Problem —
Set down every record below exactly as written, but leave out the pictures.

- Opening Delimiter -

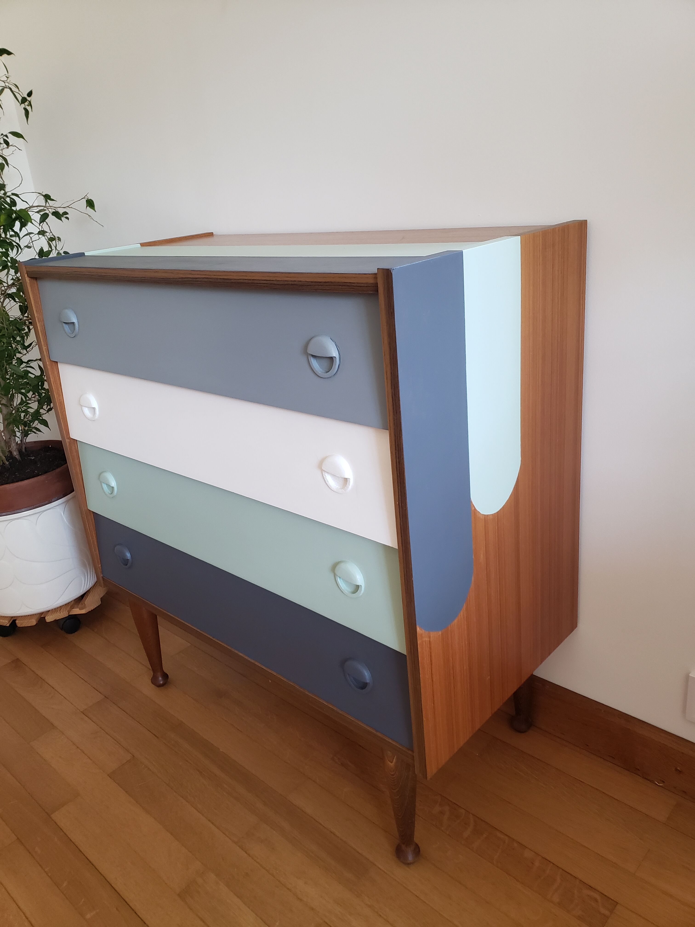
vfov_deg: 67.3
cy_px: 464
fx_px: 696
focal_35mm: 26
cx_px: 348
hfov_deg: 53.1
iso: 250
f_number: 1.5
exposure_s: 1/49
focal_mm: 4.3
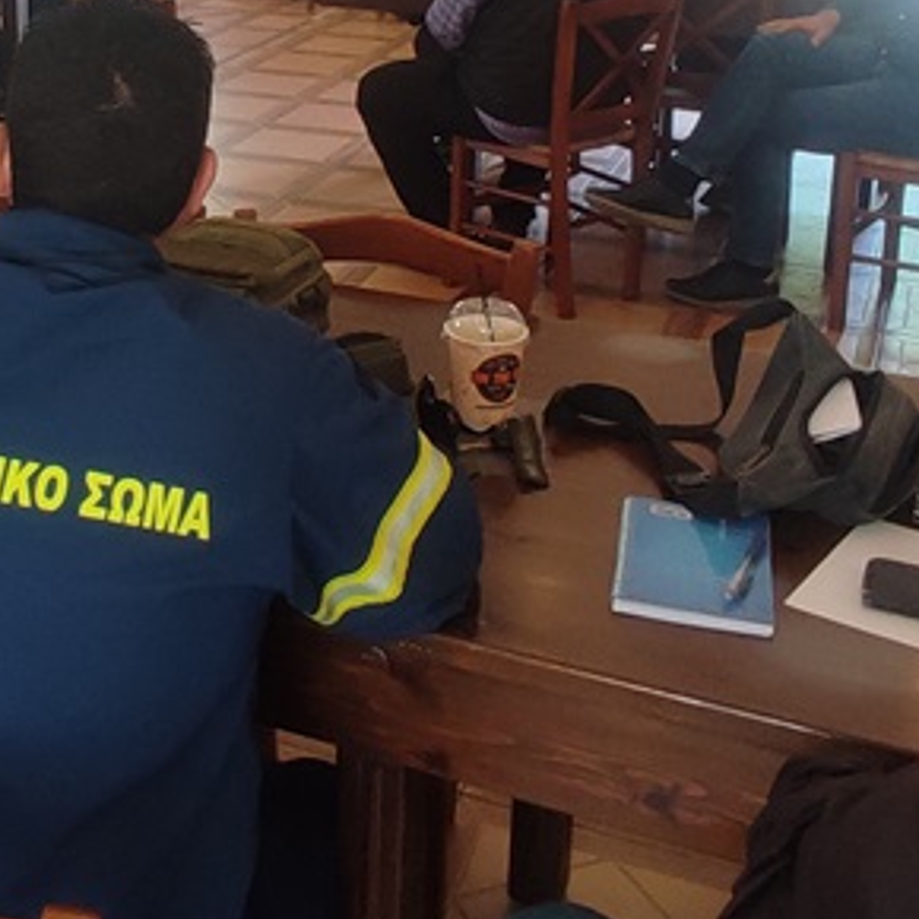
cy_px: 51
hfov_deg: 40.2
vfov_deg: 39.0
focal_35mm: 39
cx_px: 127
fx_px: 1171
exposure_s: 1/50
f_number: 2.2
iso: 191
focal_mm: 1.65
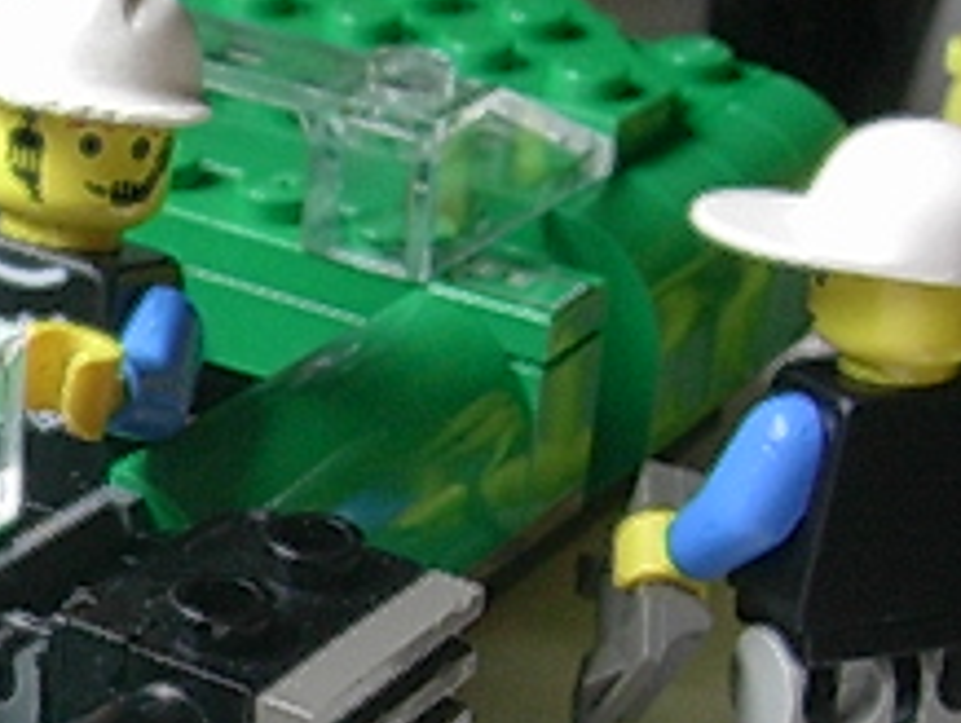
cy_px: 401
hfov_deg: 14.3
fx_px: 3669
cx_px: -282
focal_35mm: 132
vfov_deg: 11.3
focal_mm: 6.7
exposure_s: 1/41.4
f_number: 2.9
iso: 70
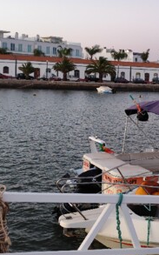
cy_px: 104
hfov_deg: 21.1
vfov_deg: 33.9
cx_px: 148
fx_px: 416
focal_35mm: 60
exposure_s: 1/100
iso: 1000
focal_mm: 6.14
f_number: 1.65
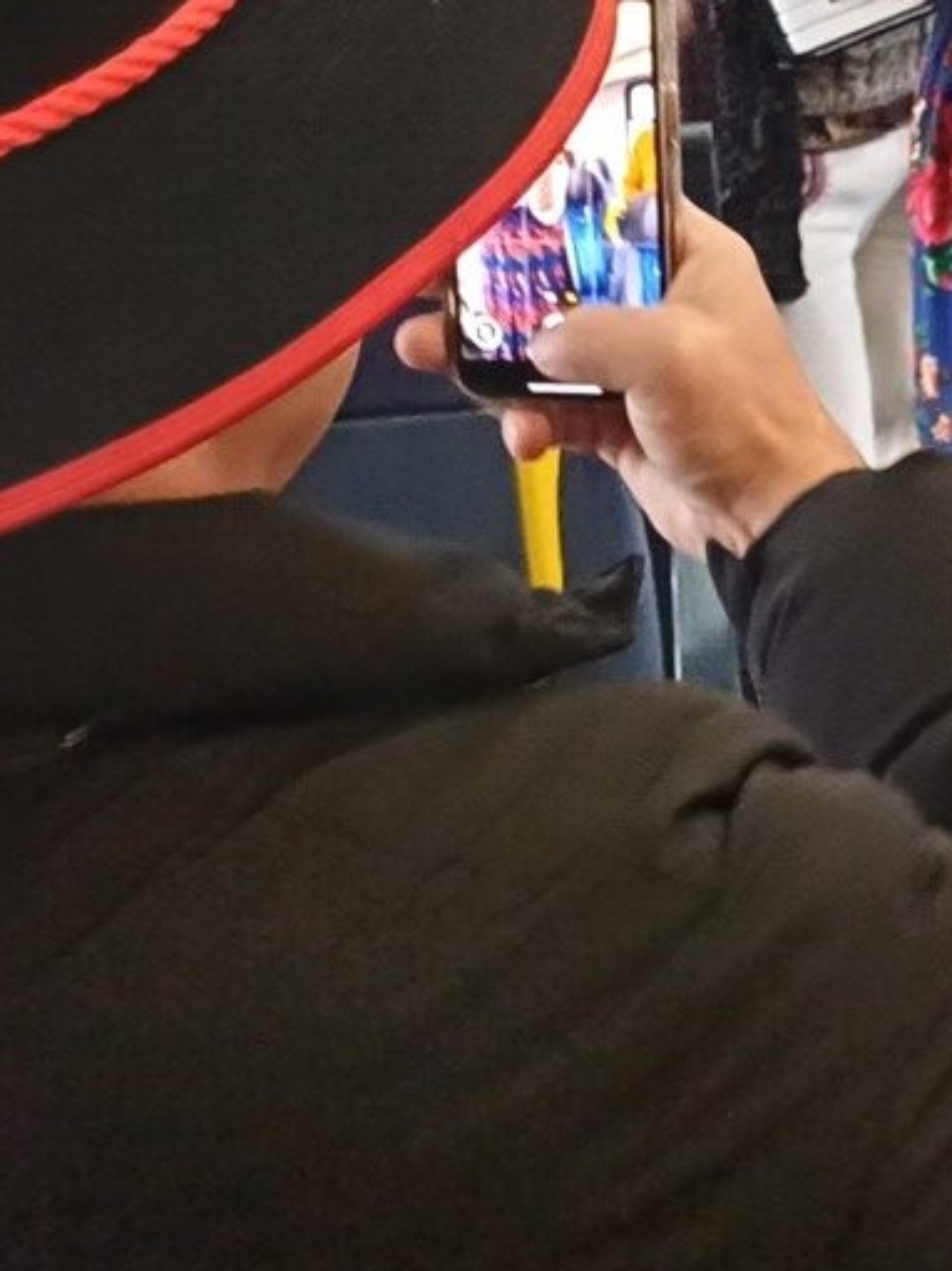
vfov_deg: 20.8
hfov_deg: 14.5
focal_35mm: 94
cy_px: 373
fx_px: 3448
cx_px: 1484
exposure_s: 1/33
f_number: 1.8
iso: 500
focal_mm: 4.65
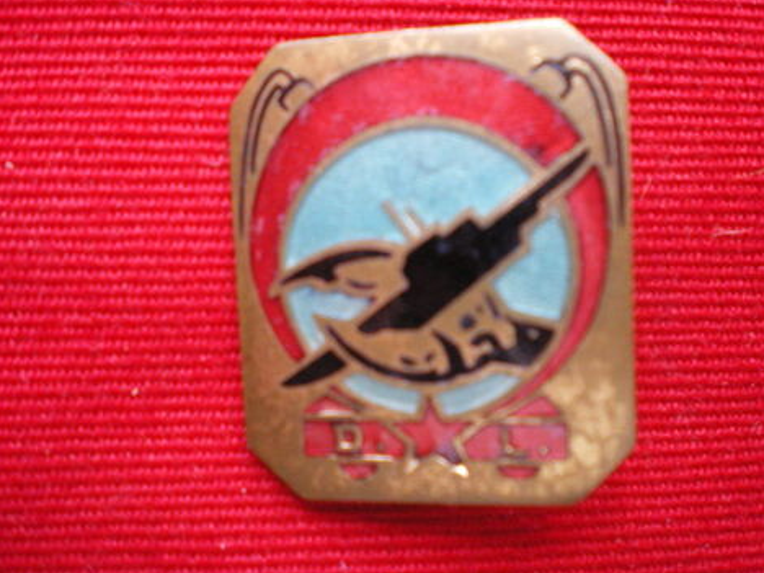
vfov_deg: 36.8
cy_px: 286
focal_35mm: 39
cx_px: 377
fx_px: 861
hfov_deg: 47.9
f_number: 3.1
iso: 400
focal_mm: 6.3
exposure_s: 1/20
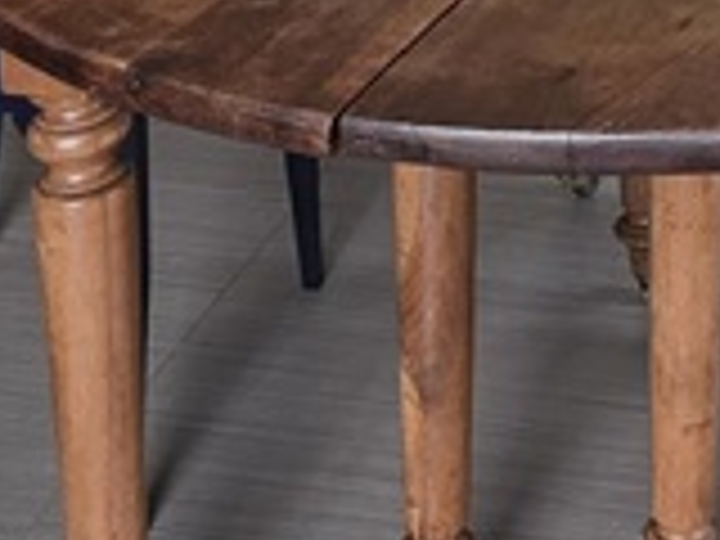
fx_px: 1726
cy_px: -738
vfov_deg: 13.4
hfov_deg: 22.5
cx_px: 752
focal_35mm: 83
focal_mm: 2.2
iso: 125
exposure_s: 1/120
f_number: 1.9
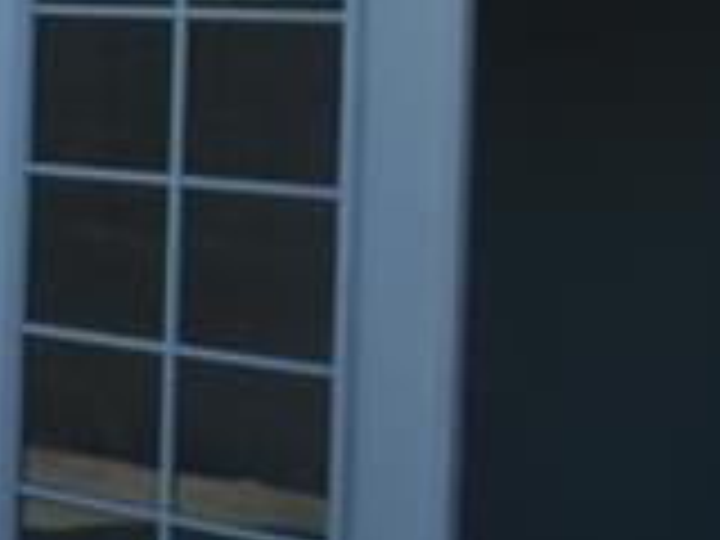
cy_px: 14
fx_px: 1914
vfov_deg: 15.8
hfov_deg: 14.2
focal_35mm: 92
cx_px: -1022
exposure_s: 1/250
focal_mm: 10
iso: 100
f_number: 8
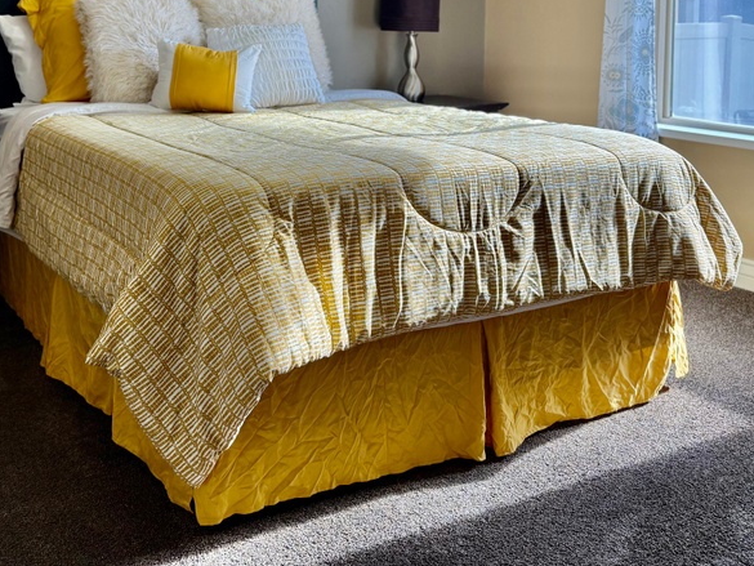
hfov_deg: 44.3
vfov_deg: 32.9
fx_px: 915
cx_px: 263
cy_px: 75
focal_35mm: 42
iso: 100
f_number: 1.78
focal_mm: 6.76
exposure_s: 1/284
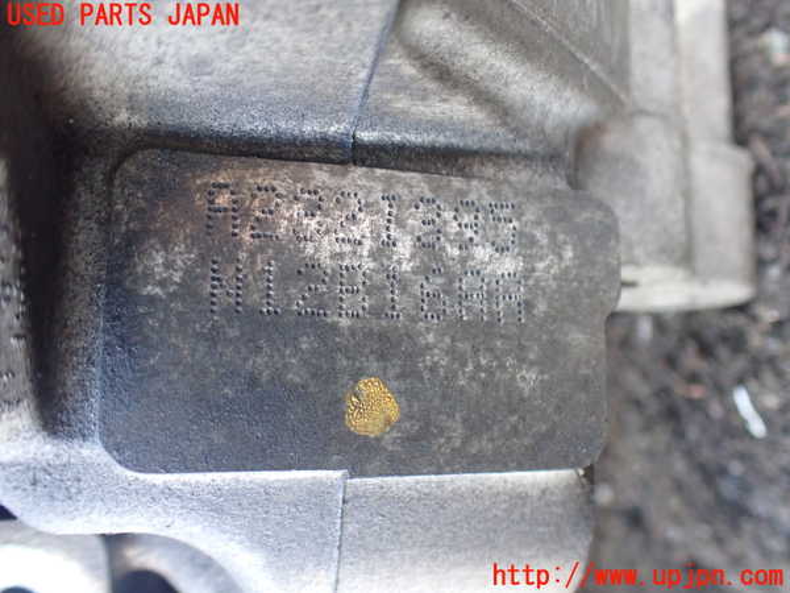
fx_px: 685
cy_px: 296
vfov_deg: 46.8
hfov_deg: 60.0
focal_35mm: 30
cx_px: 395
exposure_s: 1/50
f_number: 2.3
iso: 800
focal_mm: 5.4
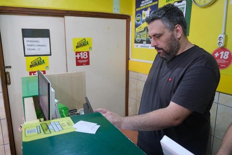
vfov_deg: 47.9
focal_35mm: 27
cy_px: 78
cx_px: 116
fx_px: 174
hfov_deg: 67.4
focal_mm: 18
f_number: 2.8
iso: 4000
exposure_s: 1/320
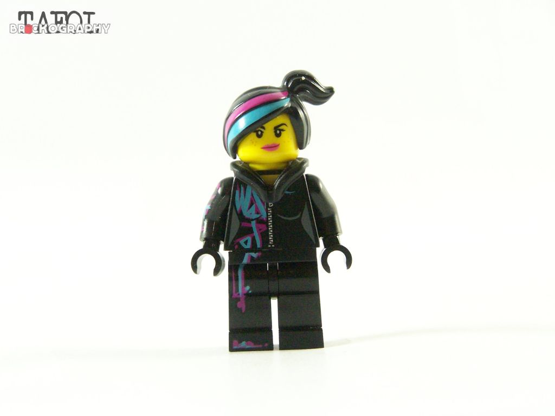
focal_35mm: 105
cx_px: 278
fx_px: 1683
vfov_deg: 14.1
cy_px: 208
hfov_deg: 18.7
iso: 400
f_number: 3.6
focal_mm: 17.5
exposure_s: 1/60
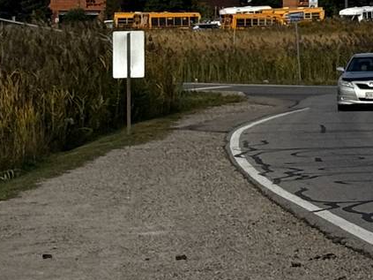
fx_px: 2467
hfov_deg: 8.5
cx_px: 558
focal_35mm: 229
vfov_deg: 6.4
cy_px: -166
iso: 64
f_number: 1.78
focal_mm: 6.76
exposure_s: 1/3610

- Closing Delimiter -

Output of the exercise —
vfov_deg: 67.3
cy_px: 464
fx_px: 696
focal_35mm: 26
cx_px: 348
hfov_deg: 53.1
iso: 250
f_number: 1.5
exposure_s: 1/49
focal_mm: 4.3
cy_px: 51
hfov_deg: 40.2
vfov_deg: 39.0
focal_35mm: 39
cx_px: 127
fx_px: 1171
exposure_s: 1/50
f_number: 2.2
iso: 191
focal_mm: 1.65
cy_px: 401
hfov_deg: 14.3
fx_px: 3669
cx_px: -282
focal_35mm: 132
vfov_deg: 11.3
focal_mm: 6.7
exposure_s: 1/41.4
f_number: 2.9
iso: 70
cy_px: 104
hfov_deg: 21.1
vfov_deg: 33.9
cx_px: 148
fx_px: 416
focal_35mm: 60
exposure_s: 1/100
iso: 1000
focal_mm: 6.14
f_number: 1.65
vfov_deg: 20.8
hfov_deg: 14.5
focal_35mm: 94
cy_px: 373
fx_px: 3448
cx_px: 1484
exposure_s: 1/33
f_number: 1.8
iso: 500
focal_mm: 4.65
vfov_deg: 36.8
cy_px: 286
focal_35mm: 39
cx_px: 377
fx_px: 861
hfov_deg: 47.9
f_number: 3.1
iso: 400
focal_mm: 6.3
exposure_s: 1/20
fx_px: 1726
cy_px: -738
vfov_deg: 13.4
hfov_deg: 22.5
cx_px: 752
focal_35mm: 83
focal_mm: 2.2
iso: 125
exposure_s: 1/120
f_number: 1.9
cy_px: 14
fx_px: 1914
vfov_deg: 15.8
hfov_deg: 14.2
focal_35mm: 92
cx_px: -1022
exposure_s: 1/250
focal_mm: 10
iso: 100
f_number: 8
hfov_deg: 44.3
vfov_deg: 32.9
fx_px: 915
cx_px: 263
cy_px: 75
focal_35mm: 42
iso: 100
f_number: 1.78
focal_mm: 6.76
exposure_s: 1/284
fx_px: 685
cy_px: 296
vfov_deg: 46.8
hfov_deg: 60.0
focal_35mm: 30
cx_px: 395
exposure_s: 1/50
f_number: 2.3
iso: 800
focal_mm: 5.4
vfov_deg: 47.9
focal_35mm: 27
cy_px: 78
cx_px: 116
fx_px: 174
hfov_deg: 67.4
focal_mm: 18
f_number: 2.8
iso: 4000
exposure_s: 1/320
focal_35mm: 105
cx_px: 278
fx_px: 1683
vfov_deg: 14.1
cy_px: 208
hfov_deg: 18.7
iso: 400
f_number: 3.6
focal_mm: 17.5
exposure_s: 1/60
fx_px: 2467
hfov_deg: 8.5
cx_px: 558
focal_35mm: 229
vfov_deg: 6.4
cy_px: -166
iso: 64
f_number: 1.78
focal_mm: 6.76
exposure_s: 1/3610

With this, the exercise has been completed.